10 December
Hear more about the work from some of the inspirational speakers that participated in the Asia-Pacific regional event to mark Human Rights Day 2020.
Hear the story of Pratishtha Deveshwar and how she came to fight for disability rights after a horrific car crash as a teenager, stressing that she is a person first and how the barriers and prejudices in society creates the disability.
Pratishtha Deveshwar has been a spokesperson for the Indian government’s flagship programme for the right of all girls to education and to fulfill their potential. She recently made history by becoming the first person with disabilities from India to study at that prestigious institution.
Hear how Matrika Devkota used his own experience with mental health issues to break the silence and stigma around mental health, and to founded the organization KOSHISH, a non-governmental, self-help organization working in the field of mental health and psychosocial disability at the grassroots community level in Nepal. KOSHISH provides and advocates for independent living, inclusion and meaningful participation of persons with lived experiences of mental health conditions and psychosocial disability through strategic advocacy and service delivery in line with Article-19 of UNCRPD, 2006 at its core.
Matrika Devkota has been greatly recognized for this work, including by receiving the Human Rights Award by the National Human Rights Commission of Nepal in 2015, Dr. Guislain International Award for breaking the chain of Stigma in Mental Health Issue in 2013 and the Ashoka Fellowship in 2016 .
Monica Kristiani Ndoen
Monica Kristiani Ndoen is an indigenous rights defender from Rote, Indonesia, with a background in international law and she currently has an OHCHR Indigenous fellowship. She has spent the last 7 years working across the vast archipelago that makes up her country in the field of human rights particularly indigenous rights. Along the way she has heard the voices of so many indigenous peoples and communities who are all too often suppressed or silenced – whose rights are compromised or denied. (link to https://www.forestpeoples.org/en/indigenous-peoples-lodge-complaint-with-UNCERD-contesting-threats-to-indigenous-rights-Borneo)
Midnight Poonkasetwattana is the Executive Director of APCOM, a leading LGBTQI rights and HIV organisation in Asia Pacific. APCOM wants a world where everyone, including SOGIESC people (alt. people with any sexual orientation, gender identity, gender expression and sex characteristics) can fully participate in and achieve sustainable development in all aspects of their health, rights and wellbeing.
Midnight has been recognized many times for this work and this year he was recognised as Tatler’s Gen.T honouree for advocating for the rights of LGBTQ communities in Asia, and Future List 2020 as Thailand’s Human Rights advocate.
Special address Lavetanalagi Seru
Lavetanalagi Seru is a co-founder of the Alliance for Future Generations – Fiji, a young persons-led network working for sustainable development.
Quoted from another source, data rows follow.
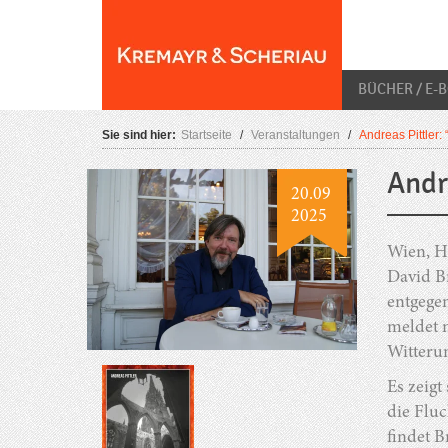
Skip
O
to
content
BÜCHER / E-
Sie sind hier:
Startseite
/
Veranstaltungen
/
Andreas Pittler:
Andr
20.09
2025
Wien, H
David Br
entgege
meldet 
Witteru
Es zeigt
die Fluc
findet B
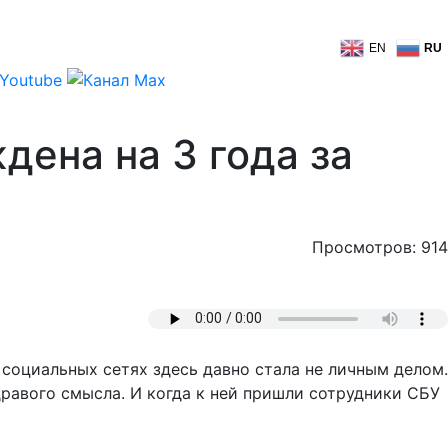
EN
RU
ена на 3 года за
Просмотров: 914
социальных сетях здесь давно стала не личным делом.
дравого смысла. И когда к ней пришли сотрудники СБУ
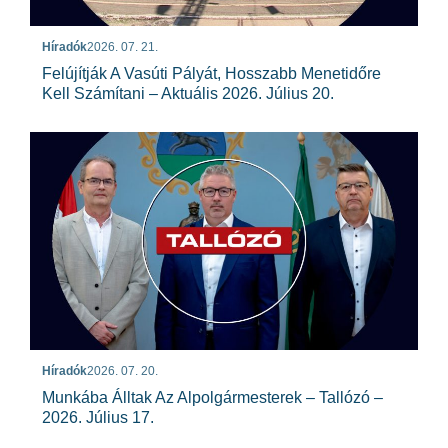
Híradók
2026. 07. 21.
Felújítják A Vasúti Pályát, Hosszabb Menetidőre
Kell Számítani – Aktuális 2026. Július 20.
Híradók
2026. 07. 20.
Munkába Álltak Az Alpolgármesterek – Tallózó –
2026. Július 17.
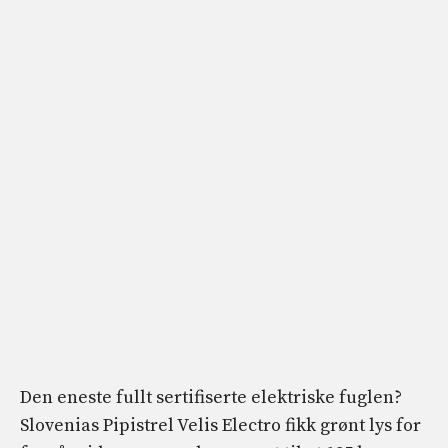
Den eneste fullt sertifiserte elektriske fuglen?
Slovenias Pipistrel Velis Electro fikk grønt lys for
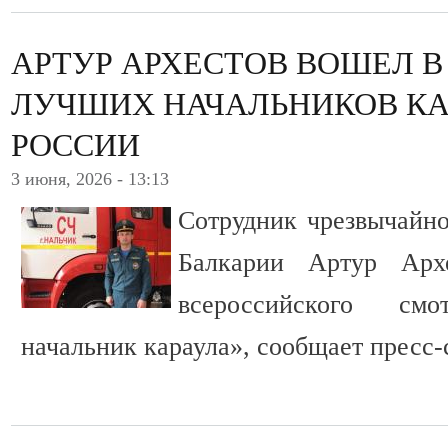
АРТУР АРХЕСТОВ ВОШЕЛ В
ЛУЧШИХ НАЧАЛЬНИКОВ КА
РОССИИ
3 июня, 2026 - 13:13
Сотрудник чрезвычайно
Балкарии Артур Арх
всероссийского смо
начальник караула», сообщает пресс-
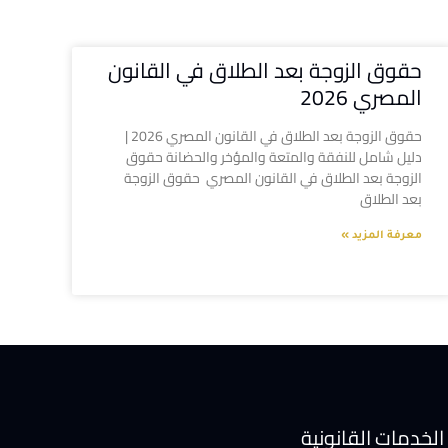
حقوق الزوجة بعد الطلاق في القانون
المصري 2026
حقوق الزوجة بعد الطلاق في القانون المصري 2026 |
دليل شامل للنفقة والمتعة والمؤخر والحضانة حقوق
الزوجة بعد الطلاق في القانون المصري حقوق الزوجة
بعد الطلاق
معرفة المزيد »
الخدمات القانونية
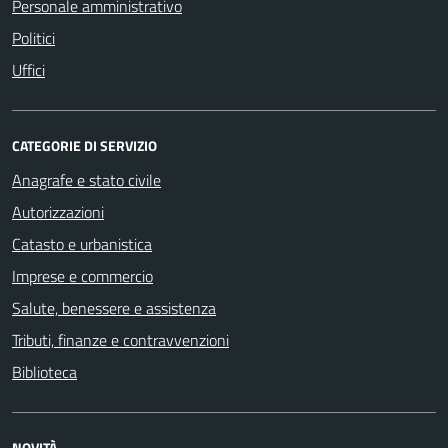
Personale amministrativo
Politici
Uffici
CATEGORIE DI SERVIZIO
Anagrafe e stato civile
Autorizzazioni
Catasto e urbanistica
Imprese e commercio
Salute, benessere e assistenza
Tributi, finanze e contravvenzioni
Biblioteca
NOVITÀ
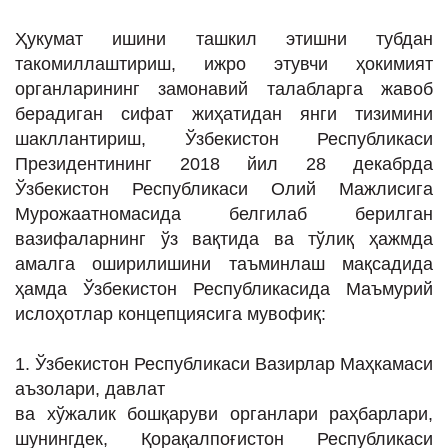
Ҳукумат ишини ташкил этишни тубдан
такомиллаштириш, ижро этувчи ҳокимият
органларининг замонавий талабларга жавоб
берадиган сифат жиҳатидан янги тизимини
шакллантириш, Ўзбекистон Республикаси
Президентининг 2018 йил 28 декабрда
Ўзбекистон Республикаси Олий Мажлисига
Мурожаатномасида белгилаб берилган
вазифаларнинг ўз вақтида ва тўлиқ ҳажмда
амалга оширилишини таъминлаш мақсадида
ҳамда Ўзбекистон Республикасида Маъмурий
ислоҳотлар концепциясига мувофиқ:
1. Ўзбекистон Республикаси Вазирлар Маҳкамаси
аъзолари, давлат
ва хўжалик бошқаруви органлари раҳбарлари,
шунингдек, Қорақалпоғистон Республикаси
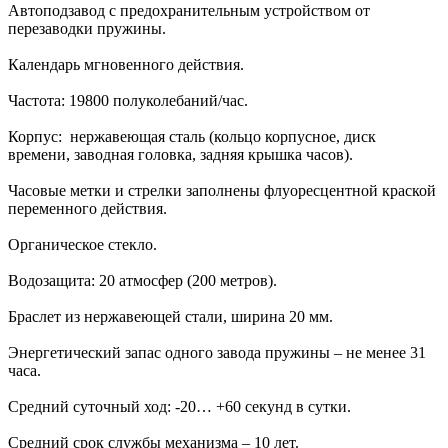
Автоподзавод с предохранительным устройством от
перезаводки пружины.
Календарь мгновенного действия.
Частота: 19800 полуколебаний/час.
Корпус: нержавеющая сталь (кольцо корпусное, диск
времени, заводная головка, задняя крышка часов).
Часовые метки и стрелки заполнены флуоресцентной краской
переменного действия.
Органическое стекло.
Водозащита: 20 атмосфер (200 метров).
Браслет из нержавеющей стали, ширина 20 мм.
Энергетический запас одного завода пружины – не менее 31
часа.
Средний суточный ход: -20… +60 секунд в сутки.
Средний срок службы механизма – 10 лет.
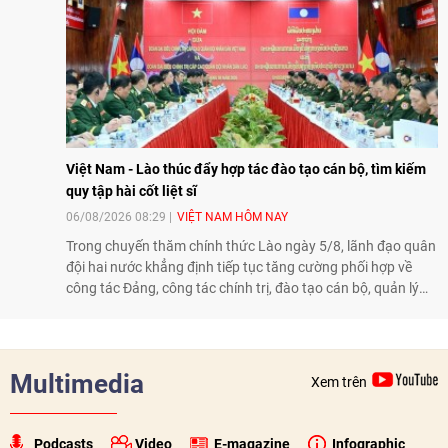
và mở rộng hợp tác phát triển giữa hai nước.
Việt Nam - Lào thúc đẩy hợp tác đào tạo cán bộ, tìm kiếm
quy tập hài cốt liệt sĩ
06/08/2026 08:29
VIỆT NAM HÔM NAY
Trong chuyến thăm chính thức Lào ngày 5/8, lãnh đạo quân
đội hai nước khẳng định tiếp tục tăng cường phối hợp về
công tác Đảng, công tác chính trị, đào tạo cán bộ, quản lý
biên giới và tìm kiếm, quy tập hài cốt liệt sĩ, góp phần làm
sâu sắc hơn quan hệ hữu nghị đặc biệt Việt Nam - Lào.
Multimedia
Xem trên
Podcasts
Video
E-magazine
Infographic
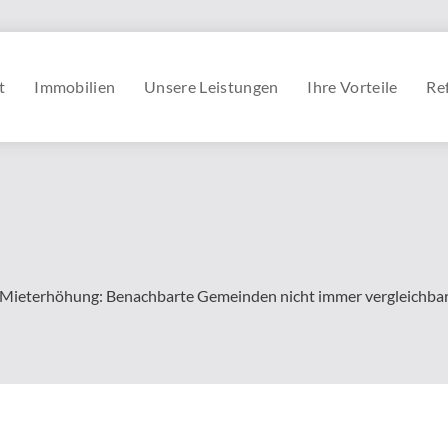
t
Immobilien
Unsere Leistungen
Ihre Vorteile
Re
Mieterhöhung: Benachbarte Gemeinden nicht immer vergleichba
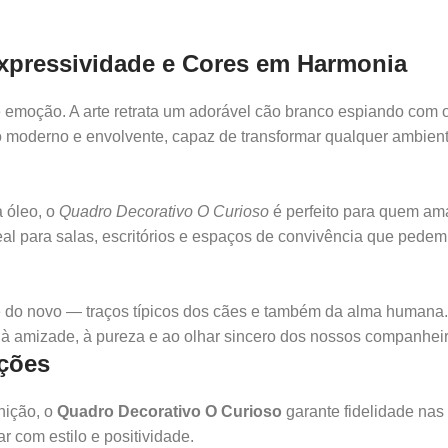
Expressividade e Cores em Harmonia
emoção. A arte retrata um adorável cão branco espiando com ol
to moderno e envolvente, capaz de transformar qualquer ambien
a óleo, o
Quadro Decorativo O Curioso
é perfeito para quem ama
l para salas, escritórios e espaços de convivência que pedem
te do novo — traços típicos dos cães e também da alma humana
o à amizade, à pureza e ao olhar sincero dos nossos companheir
ações
nição, o
Quadro Decorativo O Curioso
garante fidelidade na
 com estilo e positividade.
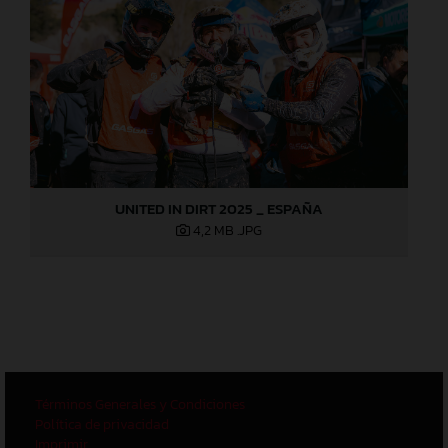
UNITED IN DIRT 2025 _ ESPAÑA
4,2 MB
.JPG
Términos Generales y Condiciones
Política de privacidad
Imprimir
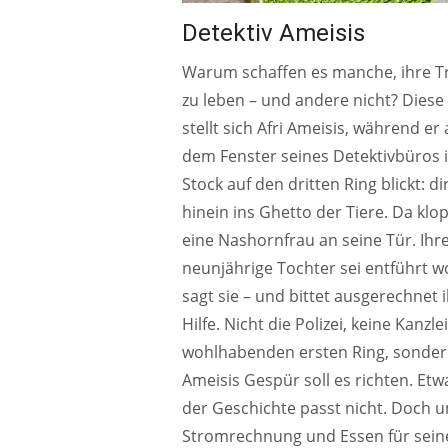
Detektiv Ameisis
Warum schaffen es manche, ihre 
zu leben – und andere nicht? Diese
stellt sich Afri Ameisis, während er
dem Fenster seines Detektivbüros 
Stock auf den dritten Ring blickt: di
hinein ins Ghetto der Tiere. Da klop
eine Nashornfrau an seine Tür. Ihr
neunjährige Tochter sei entführt w
sagt sie – und bittet ausgerechnet
Hilfe. Nicht die Polizei, keine Kanzle
wohlhabenden ersten Ring, sonde
Ameisis Gespür soll es richten. Etw
der Geschichte passt nicht. Doch 
Stromrechnung und Essen für sein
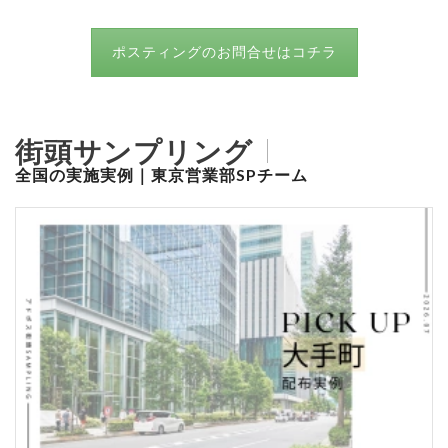
ポスティングのお問合せはコチラ
街頭サンプリング
全国の実施実例｜東京営業部SPチーム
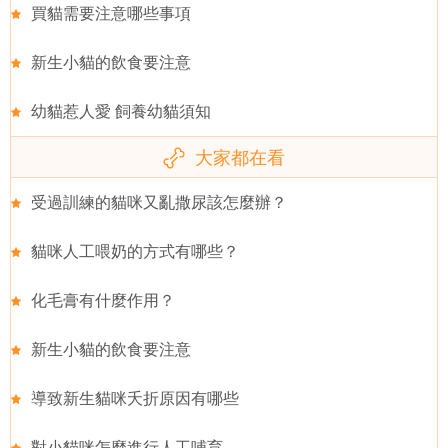
買貓需要注意哪些事項
新生小貓的飲食要注意
幼貓惹人愛 飼養幼貓須知
大家都在看
受過訓練的貓咪又亂撒尿該怎麼辦？
貓咪人工喂奶的方式有哪些？
化毛膏有什麼作用？
新生小貓的飲食要注意
導致新生貓咪夭折原因有哪些
對小貓咪怎麼進行人工哺育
Lavetanalagi Seru is an activist who works on issues of climate change, and the interlinking issues of gender, human rights and LGBTQI rights, as well as youth development. He is also a youth leader and co-chair of one of the action tracks of the UN Food Systems Summit. He has also engaged in how COVID-19 has impacted on lives in the Pacific.
Keynote speaker Jayati Ghosh
Professor Jayati Ghosh is a noted development economist, who taught Economics at the Jawaharlal Nehru University, New Delhi for 35 years and will join the University of Massachusetts at Amherst, U.S.A. from January 2021. She specialises in international economics, employment patterns in developing countries, macroeconomic policy, and issues related to gender and development. In 2011 she received the ILO Decent Work Research Prize (link to https://www.ilo.org/global/about-the-ilo/multimedia/video/events-coverage/WCMS_167746/lang–en/index.htm ). She has engaged extensively on economic rights, gender equality, the care economy (link to https://www.youtube.com/watch?v=nB3dq2if_48), the need to rethinking economics and on how COVID-19 has reinforced inequalities.
Keynote speaker Joanne Carling
Joanne Carling is one of the most prominent fighters for environmental and indigenous rights in the Philippines, has been recognized for her work with a Champions of the Earth Award for lifetime achievement, the UN’s highest environmental distinction. She has served as Secretary General of the Asia Indigenous Peoples Pact (AIPP) and has chaired the Cordillera People’s Alliance in the Philippines. 2014-2016 she served as an indigenous expert- member of the UN Permanent Forum on Indigenous Issues (UNPFii), appointed by ECOSOC.
Hear how she and other indigenous peoples pay a high prize for defending the lands, territories and resources of indigenous peoples against destructive businesses such as mining, dams and agribusiness. Standing up for human rights indigenous peoples play an important role is protecting our environment.